Aku mengangguk pelan, "Iya, lengkap lagi. Pasti mahal sewanya."

"Pastilah, kalau engga gila aja sih orang yang nyewain," oceh Bora yang ikut berbincang.

Tak lama kemudian, Rai keluar dari kamar mandi. Sepertinya pria itu menyempatkan diri untuk sekalian mandi. Oh iya, sebelumnya hanya aku, Dira dan Bora yang tengah berbincang. Teman-teman priaku yang lain tengah asik MABAR (MAin BAreng).

Aku melemparkan bantal ke arah mereka bertiga yang tengah membuat lingkaran. "Heh, ayo mulai ngerjain tugasnya!"

Tidak ada yang mau bergerak dari tempatnya sehingga akhirnya aku segera beranjak dari tempat dudukku dan duduk di tengah-tengah mereka. "Ayo, buruan! Udah jam berapa nih!"

"Bentar-bentar, lima menit deh," tawar Deon yang berhasil membuatku memukul tubuhnya dengan bantal.

"Eh, kalah nih entar aku," oceh Deon lagi.

"Udah, Dee. Biarin aja mereka main dulu," ucap Rai tiba-tiba setelah duduk di atas kasur tepat di tempat aku duduk sebelumnya.

Aku mendengus kesal kemudian berpindah tempat. Aku duduk di lantai dengan menyender pada kasur milik Rai.
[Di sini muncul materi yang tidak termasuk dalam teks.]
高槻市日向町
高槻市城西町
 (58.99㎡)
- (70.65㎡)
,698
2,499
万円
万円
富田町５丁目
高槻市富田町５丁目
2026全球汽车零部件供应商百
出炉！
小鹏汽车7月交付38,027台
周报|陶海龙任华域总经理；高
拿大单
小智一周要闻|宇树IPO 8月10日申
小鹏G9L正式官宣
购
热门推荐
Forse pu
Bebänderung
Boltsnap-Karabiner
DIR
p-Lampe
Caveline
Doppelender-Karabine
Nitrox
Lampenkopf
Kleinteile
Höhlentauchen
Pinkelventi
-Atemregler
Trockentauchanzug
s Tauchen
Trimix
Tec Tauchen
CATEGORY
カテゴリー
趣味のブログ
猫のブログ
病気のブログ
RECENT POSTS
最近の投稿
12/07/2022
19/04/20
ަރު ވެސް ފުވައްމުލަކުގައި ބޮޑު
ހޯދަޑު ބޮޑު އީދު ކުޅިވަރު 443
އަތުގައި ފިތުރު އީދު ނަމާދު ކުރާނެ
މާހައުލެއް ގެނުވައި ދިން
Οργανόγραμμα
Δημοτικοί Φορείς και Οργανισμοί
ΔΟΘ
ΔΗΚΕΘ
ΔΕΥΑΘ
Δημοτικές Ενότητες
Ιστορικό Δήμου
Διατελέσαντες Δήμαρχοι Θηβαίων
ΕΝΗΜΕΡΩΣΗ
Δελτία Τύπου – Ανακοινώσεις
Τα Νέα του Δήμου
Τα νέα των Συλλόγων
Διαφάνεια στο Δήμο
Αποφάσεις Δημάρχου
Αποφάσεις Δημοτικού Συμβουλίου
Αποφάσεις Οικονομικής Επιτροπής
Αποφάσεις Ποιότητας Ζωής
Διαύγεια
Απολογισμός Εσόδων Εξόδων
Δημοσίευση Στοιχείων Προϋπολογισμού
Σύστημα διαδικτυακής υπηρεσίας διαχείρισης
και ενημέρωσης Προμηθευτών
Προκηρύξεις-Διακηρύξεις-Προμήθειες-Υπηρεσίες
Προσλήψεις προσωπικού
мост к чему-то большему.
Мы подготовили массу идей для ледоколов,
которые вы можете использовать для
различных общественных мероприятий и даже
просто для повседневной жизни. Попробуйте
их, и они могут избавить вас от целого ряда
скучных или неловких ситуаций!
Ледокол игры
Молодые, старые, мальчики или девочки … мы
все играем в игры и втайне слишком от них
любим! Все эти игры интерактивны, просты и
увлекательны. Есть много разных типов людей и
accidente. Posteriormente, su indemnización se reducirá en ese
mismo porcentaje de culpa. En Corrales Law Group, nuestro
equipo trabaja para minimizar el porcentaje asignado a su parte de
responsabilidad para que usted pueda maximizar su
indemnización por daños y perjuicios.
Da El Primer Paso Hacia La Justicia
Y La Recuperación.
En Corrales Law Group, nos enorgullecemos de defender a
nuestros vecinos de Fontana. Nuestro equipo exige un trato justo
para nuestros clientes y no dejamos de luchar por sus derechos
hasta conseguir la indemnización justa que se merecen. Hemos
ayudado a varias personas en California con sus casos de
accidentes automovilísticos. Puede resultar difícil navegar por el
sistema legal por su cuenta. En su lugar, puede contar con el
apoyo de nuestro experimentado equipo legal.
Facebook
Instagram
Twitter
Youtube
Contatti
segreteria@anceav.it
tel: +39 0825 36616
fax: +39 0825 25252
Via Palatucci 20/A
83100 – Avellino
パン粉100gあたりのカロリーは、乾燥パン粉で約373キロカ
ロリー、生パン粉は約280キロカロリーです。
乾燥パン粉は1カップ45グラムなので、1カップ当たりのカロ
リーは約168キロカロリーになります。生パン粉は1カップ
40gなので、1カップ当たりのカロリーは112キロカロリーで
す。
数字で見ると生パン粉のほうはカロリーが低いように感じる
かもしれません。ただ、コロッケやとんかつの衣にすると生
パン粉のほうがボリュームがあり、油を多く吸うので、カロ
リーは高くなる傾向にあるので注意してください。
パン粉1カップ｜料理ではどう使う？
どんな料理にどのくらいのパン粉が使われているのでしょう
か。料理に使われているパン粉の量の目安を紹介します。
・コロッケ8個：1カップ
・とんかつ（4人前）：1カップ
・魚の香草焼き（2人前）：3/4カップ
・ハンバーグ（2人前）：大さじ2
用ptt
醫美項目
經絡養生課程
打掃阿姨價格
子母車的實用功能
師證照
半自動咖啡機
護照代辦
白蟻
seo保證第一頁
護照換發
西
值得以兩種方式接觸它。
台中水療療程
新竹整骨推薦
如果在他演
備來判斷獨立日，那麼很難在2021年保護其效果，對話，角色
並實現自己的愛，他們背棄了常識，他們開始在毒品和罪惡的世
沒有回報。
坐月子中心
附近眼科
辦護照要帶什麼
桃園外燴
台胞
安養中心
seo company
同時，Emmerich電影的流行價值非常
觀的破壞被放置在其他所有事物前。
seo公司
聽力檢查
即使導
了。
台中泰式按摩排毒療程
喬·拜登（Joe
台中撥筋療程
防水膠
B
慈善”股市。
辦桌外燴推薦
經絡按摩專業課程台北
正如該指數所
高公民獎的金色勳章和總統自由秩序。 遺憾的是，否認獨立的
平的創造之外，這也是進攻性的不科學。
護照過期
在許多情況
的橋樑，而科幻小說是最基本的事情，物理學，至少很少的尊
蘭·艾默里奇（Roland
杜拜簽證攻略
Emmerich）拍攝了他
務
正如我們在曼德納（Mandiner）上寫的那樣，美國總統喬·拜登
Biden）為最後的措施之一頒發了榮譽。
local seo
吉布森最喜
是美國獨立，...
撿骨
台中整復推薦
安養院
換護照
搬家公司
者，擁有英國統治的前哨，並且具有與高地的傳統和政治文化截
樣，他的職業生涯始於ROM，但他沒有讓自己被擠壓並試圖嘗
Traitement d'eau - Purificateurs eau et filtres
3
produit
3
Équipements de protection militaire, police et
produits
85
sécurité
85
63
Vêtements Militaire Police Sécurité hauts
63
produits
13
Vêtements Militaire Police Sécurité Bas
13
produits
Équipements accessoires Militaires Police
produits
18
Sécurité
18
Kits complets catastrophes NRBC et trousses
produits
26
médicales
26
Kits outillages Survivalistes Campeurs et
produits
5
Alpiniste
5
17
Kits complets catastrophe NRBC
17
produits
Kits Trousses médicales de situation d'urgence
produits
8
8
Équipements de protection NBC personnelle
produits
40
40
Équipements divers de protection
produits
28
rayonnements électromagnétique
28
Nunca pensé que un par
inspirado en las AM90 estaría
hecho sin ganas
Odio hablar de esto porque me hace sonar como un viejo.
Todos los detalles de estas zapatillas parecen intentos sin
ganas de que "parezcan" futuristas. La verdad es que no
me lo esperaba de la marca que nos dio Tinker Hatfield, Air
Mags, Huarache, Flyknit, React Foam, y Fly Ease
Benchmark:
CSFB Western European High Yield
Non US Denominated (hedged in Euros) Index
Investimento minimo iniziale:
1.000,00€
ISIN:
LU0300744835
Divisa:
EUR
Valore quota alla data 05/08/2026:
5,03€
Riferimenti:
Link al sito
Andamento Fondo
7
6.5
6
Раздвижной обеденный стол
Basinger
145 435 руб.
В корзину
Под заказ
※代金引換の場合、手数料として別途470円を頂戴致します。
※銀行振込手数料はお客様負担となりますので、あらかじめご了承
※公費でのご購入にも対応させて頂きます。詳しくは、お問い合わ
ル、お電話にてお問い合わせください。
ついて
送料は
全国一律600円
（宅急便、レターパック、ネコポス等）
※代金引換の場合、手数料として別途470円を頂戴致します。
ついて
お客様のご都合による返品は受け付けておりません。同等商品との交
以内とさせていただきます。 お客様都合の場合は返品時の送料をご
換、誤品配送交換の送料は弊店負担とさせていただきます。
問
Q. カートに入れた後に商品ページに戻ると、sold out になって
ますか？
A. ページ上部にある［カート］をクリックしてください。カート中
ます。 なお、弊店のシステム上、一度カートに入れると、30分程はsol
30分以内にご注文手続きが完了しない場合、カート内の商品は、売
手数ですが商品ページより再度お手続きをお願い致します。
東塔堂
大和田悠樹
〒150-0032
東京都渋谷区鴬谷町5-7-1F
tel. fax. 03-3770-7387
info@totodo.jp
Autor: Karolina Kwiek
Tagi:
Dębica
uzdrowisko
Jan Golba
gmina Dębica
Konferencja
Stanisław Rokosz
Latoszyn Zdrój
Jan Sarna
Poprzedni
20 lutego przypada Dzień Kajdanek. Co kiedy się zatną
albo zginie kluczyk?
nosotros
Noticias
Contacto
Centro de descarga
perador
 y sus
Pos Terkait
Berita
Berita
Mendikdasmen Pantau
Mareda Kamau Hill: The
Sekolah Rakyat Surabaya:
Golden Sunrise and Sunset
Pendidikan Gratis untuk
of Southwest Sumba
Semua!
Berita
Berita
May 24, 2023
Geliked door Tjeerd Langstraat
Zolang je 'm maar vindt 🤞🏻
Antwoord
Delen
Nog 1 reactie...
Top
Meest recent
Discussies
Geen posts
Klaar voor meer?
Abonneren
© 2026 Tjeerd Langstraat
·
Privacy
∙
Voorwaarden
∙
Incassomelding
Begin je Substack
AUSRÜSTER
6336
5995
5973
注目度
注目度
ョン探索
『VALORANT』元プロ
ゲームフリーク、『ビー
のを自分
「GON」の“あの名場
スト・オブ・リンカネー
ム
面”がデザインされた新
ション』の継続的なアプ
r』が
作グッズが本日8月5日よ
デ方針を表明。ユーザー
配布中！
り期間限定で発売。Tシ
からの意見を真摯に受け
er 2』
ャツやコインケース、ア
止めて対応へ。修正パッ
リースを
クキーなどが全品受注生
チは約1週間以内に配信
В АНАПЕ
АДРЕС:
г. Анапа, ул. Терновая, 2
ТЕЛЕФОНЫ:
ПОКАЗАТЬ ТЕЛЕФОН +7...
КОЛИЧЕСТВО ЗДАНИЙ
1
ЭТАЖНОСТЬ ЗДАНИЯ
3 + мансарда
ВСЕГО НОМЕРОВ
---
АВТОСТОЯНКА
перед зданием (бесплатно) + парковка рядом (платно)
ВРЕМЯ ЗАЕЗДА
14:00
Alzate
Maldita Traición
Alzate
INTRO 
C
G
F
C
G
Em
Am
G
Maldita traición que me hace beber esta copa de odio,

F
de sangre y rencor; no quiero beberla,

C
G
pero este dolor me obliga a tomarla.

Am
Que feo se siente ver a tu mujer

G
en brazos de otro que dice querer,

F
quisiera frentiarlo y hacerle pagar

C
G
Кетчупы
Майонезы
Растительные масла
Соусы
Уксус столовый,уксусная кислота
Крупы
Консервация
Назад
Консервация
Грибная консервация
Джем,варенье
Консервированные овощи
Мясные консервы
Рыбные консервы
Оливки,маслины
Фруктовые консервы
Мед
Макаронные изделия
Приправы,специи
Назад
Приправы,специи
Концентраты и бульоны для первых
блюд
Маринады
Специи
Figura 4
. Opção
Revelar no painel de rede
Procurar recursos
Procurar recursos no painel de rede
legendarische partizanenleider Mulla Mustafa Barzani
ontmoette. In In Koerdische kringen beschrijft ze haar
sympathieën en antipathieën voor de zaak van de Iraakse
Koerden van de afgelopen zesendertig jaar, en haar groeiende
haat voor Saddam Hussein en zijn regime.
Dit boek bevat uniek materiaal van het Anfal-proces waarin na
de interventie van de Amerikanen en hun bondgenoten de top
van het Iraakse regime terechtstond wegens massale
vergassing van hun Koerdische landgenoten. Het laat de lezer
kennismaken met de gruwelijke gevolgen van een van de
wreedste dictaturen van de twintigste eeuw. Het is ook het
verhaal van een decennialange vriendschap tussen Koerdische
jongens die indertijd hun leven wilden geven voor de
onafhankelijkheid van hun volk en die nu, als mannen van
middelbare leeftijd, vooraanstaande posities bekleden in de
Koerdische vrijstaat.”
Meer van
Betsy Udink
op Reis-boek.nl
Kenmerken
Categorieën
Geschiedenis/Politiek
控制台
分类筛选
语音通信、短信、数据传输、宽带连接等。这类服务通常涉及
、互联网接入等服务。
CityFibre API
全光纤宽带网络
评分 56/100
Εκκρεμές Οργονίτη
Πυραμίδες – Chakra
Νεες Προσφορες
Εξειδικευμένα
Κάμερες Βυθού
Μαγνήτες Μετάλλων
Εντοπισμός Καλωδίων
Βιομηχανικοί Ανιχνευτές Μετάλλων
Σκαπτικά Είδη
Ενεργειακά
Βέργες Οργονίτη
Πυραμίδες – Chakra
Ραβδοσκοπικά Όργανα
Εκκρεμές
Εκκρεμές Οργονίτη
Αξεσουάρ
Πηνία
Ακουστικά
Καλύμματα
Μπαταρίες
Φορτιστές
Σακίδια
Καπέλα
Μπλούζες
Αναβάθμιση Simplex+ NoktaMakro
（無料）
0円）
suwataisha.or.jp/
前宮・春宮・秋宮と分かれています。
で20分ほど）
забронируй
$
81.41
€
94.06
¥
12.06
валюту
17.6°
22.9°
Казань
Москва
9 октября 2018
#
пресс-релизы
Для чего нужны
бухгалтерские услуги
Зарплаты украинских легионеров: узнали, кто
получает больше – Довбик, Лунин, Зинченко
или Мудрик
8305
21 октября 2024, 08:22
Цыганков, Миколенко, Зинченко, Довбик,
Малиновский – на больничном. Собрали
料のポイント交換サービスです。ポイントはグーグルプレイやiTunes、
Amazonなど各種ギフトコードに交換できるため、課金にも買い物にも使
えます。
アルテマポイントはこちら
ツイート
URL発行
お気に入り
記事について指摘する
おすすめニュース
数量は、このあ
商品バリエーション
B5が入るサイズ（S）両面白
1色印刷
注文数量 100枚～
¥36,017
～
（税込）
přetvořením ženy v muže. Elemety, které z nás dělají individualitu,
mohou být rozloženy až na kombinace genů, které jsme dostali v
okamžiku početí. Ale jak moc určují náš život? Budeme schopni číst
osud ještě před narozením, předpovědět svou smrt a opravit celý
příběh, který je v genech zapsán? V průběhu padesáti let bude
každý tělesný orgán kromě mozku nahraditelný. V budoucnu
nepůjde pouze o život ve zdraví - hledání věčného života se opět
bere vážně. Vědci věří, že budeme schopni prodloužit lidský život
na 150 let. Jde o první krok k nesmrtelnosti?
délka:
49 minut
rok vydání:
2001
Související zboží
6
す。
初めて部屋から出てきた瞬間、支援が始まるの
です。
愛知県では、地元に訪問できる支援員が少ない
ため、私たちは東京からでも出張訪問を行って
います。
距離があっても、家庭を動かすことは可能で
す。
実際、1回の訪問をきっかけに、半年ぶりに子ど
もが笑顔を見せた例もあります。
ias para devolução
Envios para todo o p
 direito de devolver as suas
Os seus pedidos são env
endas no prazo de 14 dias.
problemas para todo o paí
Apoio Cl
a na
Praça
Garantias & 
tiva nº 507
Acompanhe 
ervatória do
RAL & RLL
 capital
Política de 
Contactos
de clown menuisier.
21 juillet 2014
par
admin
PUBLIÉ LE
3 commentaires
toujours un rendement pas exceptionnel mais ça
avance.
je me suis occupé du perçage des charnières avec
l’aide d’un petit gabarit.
Kemudian, aku mengambil ponselku dan memainkannya.

Maka kini, kami sibuk dengan kegiatan kami masing-masing. Aku dan Rai sibuk bermain ponsel. Bora dan Dira sibuk bercerita. Sam, Deon dan Kavin sibuk main game.

Setelah nyaris 20 menit, aku akhirnya geram karena teman-temanku masih sibuk dengan kegiatan mereka masing-masing.

"Ayo, ngerjain tugas," rengekku dengan suara manja.

Teman-temanku akhirnya berhenti dengan kegiatannya dan hal itu membuatku bangga. Aku kemudian mengeluarkan laptopku dan mulai mengerjakan tugas yang akan kami kerjakan.

Kami memutuskan untuk mencari sendiri-sendiri artikel yang sesuai dengan tema yang kami dapat dan setelahnya akan kami gabungkan menjadi satu agar makalah yang kami buat menjadi lebih lengkap dan jelas.

Di tengah kegiatan mencari artikel. Tiba-tiba saja, Rai berpindah tempat duduk di sampingku. Aku langsung memperhatikan sekitar. Takut-takut jika teman-temanku melihat. Bisa jadi bahan bercanda yang tak akan habisnya kami.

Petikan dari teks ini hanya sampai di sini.